- **Exercise**:
Among the entries below, take the line with "Ульданов Радик Канафиевич" and the line with "Ширин Евгений Владимирович", and output them and every line between them exactly, with nothing else.

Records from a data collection
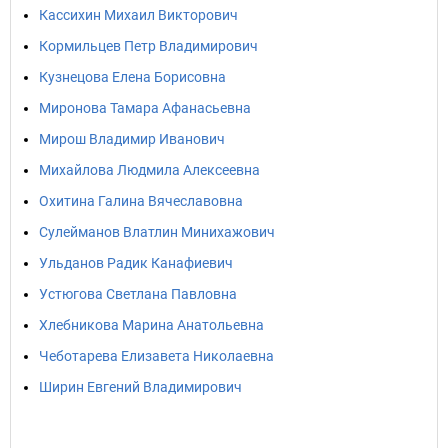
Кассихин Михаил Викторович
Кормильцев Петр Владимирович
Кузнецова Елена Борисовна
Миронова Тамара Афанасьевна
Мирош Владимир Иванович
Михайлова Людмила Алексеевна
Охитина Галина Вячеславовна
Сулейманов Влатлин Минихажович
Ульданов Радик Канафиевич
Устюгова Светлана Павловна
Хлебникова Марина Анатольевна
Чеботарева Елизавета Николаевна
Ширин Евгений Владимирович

---

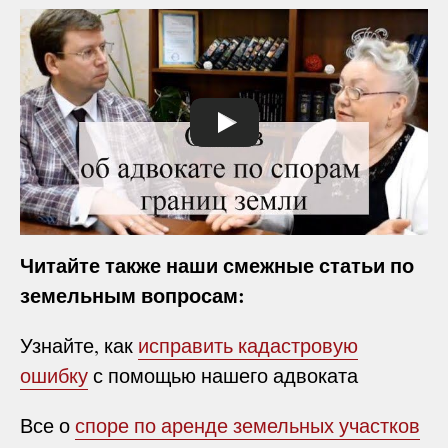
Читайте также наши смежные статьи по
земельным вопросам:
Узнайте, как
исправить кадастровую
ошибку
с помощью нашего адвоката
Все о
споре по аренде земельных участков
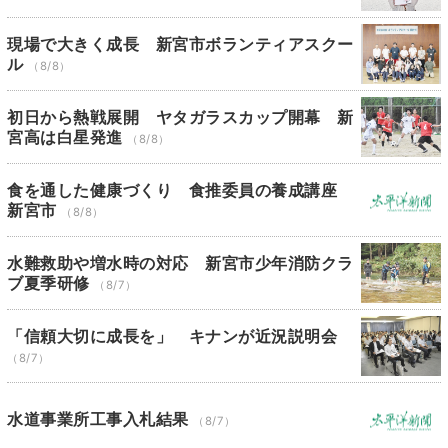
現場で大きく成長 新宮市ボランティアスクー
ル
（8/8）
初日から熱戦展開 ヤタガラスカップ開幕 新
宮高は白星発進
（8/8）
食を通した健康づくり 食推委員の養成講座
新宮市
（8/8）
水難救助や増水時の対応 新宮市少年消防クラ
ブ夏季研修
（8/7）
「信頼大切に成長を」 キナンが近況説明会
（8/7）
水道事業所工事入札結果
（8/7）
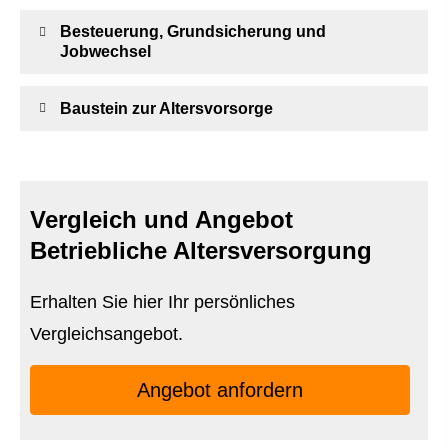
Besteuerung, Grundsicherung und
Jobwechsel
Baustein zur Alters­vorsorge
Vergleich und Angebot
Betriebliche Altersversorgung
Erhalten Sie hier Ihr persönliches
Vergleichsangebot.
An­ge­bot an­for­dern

* * *

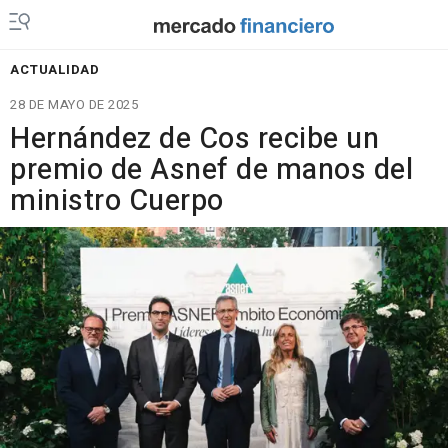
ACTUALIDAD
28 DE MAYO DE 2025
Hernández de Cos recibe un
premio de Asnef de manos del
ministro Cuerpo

- **Output for this exercise**:
Ульданов Радик Канафиевич
Устюгова Светлана Павловна
Хлебникова Марина Анатольевна
Чеботарева Елизавета Николаевна
Ширин Евгений Владимирович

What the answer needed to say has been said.